« Une rumeur est une information non-confirmée qui circule. Non-confirmée ça ne veut pas dire fausse ». C’est par ces mots, samplés sur quelque discours d’une chaire de sociologie, que débute L’Ombre sur la mesure, premier album de La Rumeur, collectif obscur d’un rap français qui n’a désormais plus grand chose en commun avec ce qu’on appelle Rap ces temps-ci. Sortis de l’underground profond à la faveur de trois maxis distribués dans la plus grande discrétion à la fin des années 90, et qui distillaient par à-coups une vision globale du monde, les quatre rappeurs, épaulés par Kool M et Soul G à la production reviennent ici inscrire un point d’orgue au-dessus de leur parcours exemplaire.
Et ce qui frappe à la première écoute de ce disque nocif et qui ne tardera pas à nous glacer le sang, est l’extrême sophistication de ces textes teintés d’une doctrine politique des bas-fonds, que la verve véhémente d’Ekoué, la plume acérée de Hamé et le réalisme cynique du duo Le Paria & Le Bavar dévident sans fin sur les mesures d’une musique glauque, percée de quelques pointes mélodiques discrètes, appuyées sur des basses aux notes mouvantes. Et si les bonhommes abordent volontiers les thèmes chers à la frange engagée du rap français, on remplacera ici le traditionnel « Nique la justice » par le titre Je connais tes cauchemars, chronique des cauchemars d’un juge en proie à son tour au jugement du peuple. Ressurgissent alors comme dans un film d’horreur, cloches sombres et hurlements lointains, qui ponctuent cette chronique, ces alliances de mots entre lesquels perle l’horreur de l’inexorable avancement d’un mauvais rêve, un destin sur lequel nos sueurs et nos cris n’ont aucune prise.
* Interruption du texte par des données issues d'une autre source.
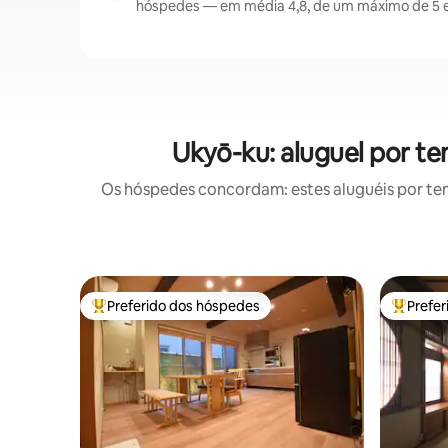
hóspedes — em média 4,8, de um máximo de 5 e
Ukyō-ku: aluguel por t
Os hóspedes concordam: estes aluguéis por te
Preferido dos hóspedes
Prefe
Entre os melhores preferidos dos hóspedes
Entre os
Images irréelles d’une violence rare, symboles surgis du néant abîmés de quelques perversions atroces : « Sur un tableau noir d’écolier / A la craie, on te dessine / …Une petite gui-llo-tine ». Et même lorsque le ton se fait plus enlevé et la musique plus pimpante, ce n’est que pour déverser entre nos oreilles les Petites annonces du carnage, dressant comme un carbone le portrait des horreurs du monde actuel : « Promotion printemps, -20% sur cabaret thaïlandais / privés et discrets / Grand choix d’autochtones / Jeunes vierges et vieilles cochonnes / 7 jours et 7 nuits, hôtel-repas compris / Départ Genève, Bruxelles ou Paris / Parrainez un ami et gagnez… le bonus fidélité ».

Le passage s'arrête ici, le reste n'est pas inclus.